When the string "worn" occurs in a line of the records, show that line.

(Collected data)
....................

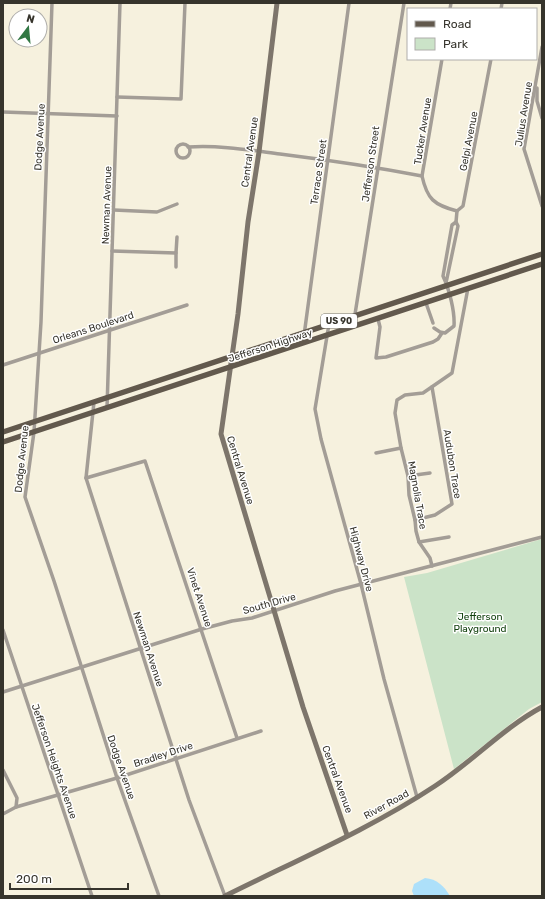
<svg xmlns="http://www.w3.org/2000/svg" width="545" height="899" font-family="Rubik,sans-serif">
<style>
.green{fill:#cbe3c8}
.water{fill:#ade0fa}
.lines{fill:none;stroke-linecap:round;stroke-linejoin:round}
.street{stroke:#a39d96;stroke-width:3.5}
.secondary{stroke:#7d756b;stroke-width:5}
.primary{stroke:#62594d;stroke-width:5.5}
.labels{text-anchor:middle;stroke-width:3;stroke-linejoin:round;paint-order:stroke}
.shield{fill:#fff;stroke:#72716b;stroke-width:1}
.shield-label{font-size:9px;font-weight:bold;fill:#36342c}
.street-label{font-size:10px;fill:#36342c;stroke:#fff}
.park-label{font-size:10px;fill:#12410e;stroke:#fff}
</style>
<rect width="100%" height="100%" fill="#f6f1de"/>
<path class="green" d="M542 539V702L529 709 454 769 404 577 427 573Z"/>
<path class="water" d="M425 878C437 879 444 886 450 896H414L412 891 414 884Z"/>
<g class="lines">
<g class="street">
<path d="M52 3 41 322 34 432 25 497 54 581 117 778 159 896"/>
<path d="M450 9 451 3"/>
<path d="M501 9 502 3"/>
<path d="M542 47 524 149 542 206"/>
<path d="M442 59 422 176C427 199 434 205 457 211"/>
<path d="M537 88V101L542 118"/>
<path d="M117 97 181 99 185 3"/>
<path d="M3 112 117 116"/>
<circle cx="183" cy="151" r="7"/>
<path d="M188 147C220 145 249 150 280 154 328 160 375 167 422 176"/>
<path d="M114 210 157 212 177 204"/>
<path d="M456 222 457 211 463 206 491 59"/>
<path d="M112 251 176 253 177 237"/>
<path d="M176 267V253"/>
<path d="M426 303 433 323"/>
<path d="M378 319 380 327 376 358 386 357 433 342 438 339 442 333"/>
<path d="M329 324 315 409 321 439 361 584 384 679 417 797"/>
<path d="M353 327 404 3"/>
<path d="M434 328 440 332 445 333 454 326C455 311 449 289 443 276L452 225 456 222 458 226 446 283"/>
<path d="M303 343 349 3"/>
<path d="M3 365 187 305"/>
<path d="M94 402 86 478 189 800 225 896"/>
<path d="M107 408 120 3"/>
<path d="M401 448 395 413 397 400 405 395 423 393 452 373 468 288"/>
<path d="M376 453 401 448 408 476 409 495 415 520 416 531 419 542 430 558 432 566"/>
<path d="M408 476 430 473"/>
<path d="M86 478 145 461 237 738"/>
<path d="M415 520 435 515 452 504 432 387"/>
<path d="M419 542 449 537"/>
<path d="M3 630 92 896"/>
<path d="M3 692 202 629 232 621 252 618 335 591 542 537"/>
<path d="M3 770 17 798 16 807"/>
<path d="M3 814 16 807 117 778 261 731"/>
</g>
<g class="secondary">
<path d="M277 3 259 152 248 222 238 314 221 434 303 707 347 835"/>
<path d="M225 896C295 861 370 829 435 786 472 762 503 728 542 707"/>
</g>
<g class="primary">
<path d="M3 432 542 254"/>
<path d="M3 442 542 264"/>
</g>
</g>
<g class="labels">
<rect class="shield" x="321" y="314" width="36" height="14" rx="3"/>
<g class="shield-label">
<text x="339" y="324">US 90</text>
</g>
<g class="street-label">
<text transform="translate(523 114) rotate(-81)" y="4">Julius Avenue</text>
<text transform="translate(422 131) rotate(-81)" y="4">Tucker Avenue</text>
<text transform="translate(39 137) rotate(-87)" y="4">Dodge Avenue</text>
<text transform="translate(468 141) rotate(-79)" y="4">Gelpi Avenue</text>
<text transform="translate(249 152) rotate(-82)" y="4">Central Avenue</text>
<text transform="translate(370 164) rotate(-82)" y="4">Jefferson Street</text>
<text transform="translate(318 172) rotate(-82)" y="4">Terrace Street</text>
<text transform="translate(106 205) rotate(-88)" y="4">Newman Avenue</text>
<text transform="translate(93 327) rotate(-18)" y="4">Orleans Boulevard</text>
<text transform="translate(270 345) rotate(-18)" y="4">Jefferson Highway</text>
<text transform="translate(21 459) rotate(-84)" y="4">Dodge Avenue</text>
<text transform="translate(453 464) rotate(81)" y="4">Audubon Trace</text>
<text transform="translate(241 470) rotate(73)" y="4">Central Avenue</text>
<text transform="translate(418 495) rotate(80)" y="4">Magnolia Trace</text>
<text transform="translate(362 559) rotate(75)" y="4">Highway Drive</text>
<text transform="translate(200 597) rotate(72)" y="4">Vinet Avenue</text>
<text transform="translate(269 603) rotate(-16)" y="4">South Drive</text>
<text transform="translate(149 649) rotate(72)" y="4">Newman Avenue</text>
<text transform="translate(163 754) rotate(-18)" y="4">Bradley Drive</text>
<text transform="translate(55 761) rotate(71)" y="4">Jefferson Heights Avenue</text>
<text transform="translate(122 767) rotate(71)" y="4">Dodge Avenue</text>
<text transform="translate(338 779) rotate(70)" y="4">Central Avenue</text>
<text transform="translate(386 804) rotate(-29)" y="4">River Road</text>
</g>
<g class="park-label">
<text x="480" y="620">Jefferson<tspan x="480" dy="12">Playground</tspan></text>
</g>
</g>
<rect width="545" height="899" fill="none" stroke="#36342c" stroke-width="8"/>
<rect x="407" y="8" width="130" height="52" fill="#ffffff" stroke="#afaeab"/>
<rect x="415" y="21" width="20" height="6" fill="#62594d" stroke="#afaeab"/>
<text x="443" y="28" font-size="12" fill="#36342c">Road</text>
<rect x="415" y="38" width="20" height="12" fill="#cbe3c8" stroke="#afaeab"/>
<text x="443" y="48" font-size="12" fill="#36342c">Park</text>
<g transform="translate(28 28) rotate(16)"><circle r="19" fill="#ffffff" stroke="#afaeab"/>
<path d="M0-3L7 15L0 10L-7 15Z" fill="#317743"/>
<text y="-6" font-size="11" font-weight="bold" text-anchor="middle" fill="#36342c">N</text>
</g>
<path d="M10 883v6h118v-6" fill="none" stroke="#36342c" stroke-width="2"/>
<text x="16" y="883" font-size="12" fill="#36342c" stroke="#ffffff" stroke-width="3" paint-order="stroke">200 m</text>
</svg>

....................

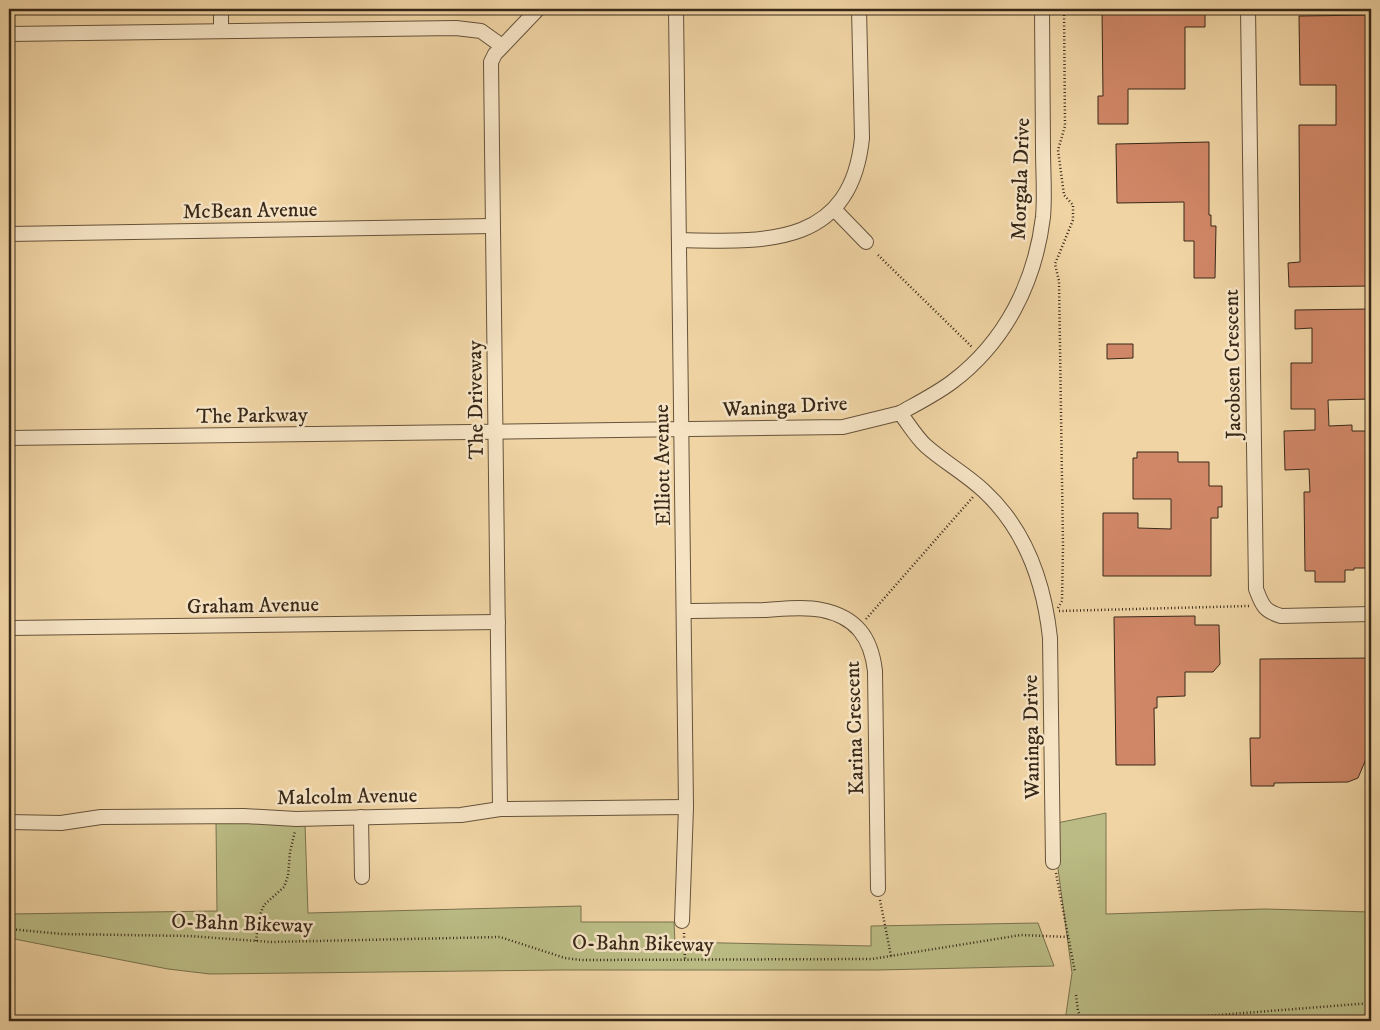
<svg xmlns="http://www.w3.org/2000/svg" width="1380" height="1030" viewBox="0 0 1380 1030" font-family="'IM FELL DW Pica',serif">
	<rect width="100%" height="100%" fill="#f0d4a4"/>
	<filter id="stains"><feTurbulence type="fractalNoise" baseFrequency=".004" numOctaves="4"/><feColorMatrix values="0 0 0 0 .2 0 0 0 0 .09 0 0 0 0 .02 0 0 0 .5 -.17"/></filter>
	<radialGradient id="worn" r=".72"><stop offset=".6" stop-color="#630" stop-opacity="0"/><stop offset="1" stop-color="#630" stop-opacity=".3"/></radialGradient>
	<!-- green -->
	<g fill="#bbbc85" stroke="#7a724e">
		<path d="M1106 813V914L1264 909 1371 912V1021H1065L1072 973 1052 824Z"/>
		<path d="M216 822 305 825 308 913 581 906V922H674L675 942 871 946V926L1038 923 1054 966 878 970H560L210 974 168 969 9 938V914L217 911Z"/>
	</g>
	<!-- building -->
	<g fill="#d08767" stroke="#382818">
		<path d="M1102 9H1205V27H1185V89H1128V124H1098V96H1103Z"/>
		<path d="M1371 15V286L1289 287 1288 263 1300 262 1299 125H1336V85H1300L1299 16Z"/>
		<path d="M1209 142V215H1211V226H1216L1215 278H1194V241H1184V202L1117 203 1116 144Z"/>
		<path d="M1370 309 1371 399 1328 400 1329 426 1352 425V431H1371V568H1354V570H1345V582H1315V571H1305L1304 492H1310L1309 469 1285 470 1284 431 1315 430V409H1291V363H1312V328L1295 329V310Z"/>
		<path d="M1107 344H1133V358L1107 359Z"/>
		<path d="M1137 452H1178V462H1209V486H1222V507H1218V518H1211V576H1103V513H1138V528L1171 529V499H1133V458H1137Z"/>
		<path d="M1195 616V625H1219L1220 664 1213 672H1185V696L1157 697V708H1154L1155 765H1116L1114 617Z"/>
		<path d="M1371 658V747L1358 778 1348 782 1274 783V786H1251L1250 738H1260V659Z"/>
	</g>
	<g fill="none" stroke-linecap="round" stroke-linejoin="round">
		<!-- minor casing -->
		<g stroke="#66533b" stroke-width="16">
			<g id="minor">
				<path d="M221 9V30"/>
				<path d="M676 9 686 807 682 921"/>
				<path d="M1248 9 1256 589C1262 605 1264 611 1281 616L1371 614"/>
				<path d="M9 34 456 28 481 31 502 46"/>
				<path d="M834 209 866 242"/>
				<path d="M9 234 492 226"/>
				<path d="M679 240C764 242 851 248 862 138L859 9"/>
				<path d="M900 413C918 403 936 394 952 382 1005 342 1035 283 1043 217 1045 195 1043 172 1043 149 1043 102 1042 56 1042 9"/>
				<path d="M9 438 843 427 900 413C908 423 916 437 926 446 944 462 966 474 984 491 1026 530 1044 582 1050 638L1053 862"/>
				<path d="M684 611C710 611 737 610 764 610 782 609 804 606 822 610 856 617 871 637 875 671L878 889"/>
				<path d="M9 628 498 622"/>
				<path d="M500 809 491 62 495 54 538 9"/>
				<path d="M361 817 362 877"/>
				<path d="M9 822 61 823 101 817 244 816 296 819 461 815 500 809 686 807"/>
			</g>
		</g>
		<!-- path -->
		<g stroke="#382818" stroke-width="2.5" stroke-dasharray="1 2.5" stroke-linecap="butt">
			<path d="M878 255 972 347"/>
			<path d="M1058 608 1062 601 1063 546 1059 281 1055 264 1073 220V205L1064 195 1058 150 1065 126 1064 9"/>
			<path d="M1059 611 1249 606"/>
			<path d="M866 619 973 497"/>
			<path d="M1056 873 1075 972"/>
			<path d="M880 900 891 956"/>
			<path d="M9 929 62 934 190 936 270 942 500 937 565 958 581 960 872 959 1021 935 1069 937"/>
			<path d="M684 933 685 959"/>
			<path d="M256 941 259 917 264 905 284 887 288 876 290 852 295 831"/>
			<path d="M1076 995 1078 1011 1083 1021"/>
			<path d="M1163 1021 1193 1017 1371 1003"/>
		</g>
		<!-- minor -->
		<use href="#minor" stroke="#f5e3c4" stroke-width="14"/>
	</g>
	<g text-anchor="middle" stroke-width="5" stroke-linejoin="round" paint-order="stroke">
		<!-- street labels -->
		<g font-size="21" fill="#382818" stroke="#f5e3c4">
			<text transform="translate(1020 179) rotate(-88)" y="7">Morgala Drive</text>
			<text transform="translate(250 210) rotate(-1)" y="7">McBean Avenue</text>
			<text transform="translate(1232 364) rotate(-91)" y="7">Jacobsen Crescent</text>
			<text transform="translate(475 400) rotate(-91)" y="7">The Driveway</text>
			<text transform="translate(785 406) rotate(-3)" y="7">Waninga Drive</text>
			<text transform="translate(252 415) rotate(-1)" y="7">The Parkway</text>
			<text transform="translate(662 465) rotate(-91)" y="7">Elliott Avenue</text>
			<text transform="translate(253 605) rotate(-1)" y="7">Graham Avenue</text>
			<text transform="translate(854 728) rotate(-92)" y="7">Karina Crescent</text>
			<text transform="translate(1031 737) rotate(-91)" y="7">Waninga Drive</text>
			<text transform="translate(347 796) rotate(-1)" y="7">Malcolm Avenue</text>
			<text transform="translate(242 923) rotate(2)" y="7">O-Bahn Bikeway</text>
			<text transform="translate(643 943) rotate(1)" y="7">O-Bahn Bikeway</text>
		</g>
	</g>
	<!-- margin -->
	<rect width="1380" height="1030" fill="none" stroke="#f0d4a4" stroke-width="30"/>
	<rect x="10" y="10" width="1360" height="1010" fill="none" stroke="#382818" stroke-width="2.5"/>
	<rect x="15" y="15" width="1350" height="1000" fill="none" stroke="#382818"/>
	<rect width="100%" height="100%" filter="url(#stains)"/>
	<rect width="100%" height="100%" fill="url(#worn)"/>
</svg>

....................

- [Completed task]
	<radialGradient id="worn" r=".72"><stop offset=".6" stop-color="#630" stop-opacity="0"/><stop offset="1" stop-color="#630" stop-opacity=".3"/></radialGradient>
	<rect width="100%" height="100%" fill="url(#worn)"/>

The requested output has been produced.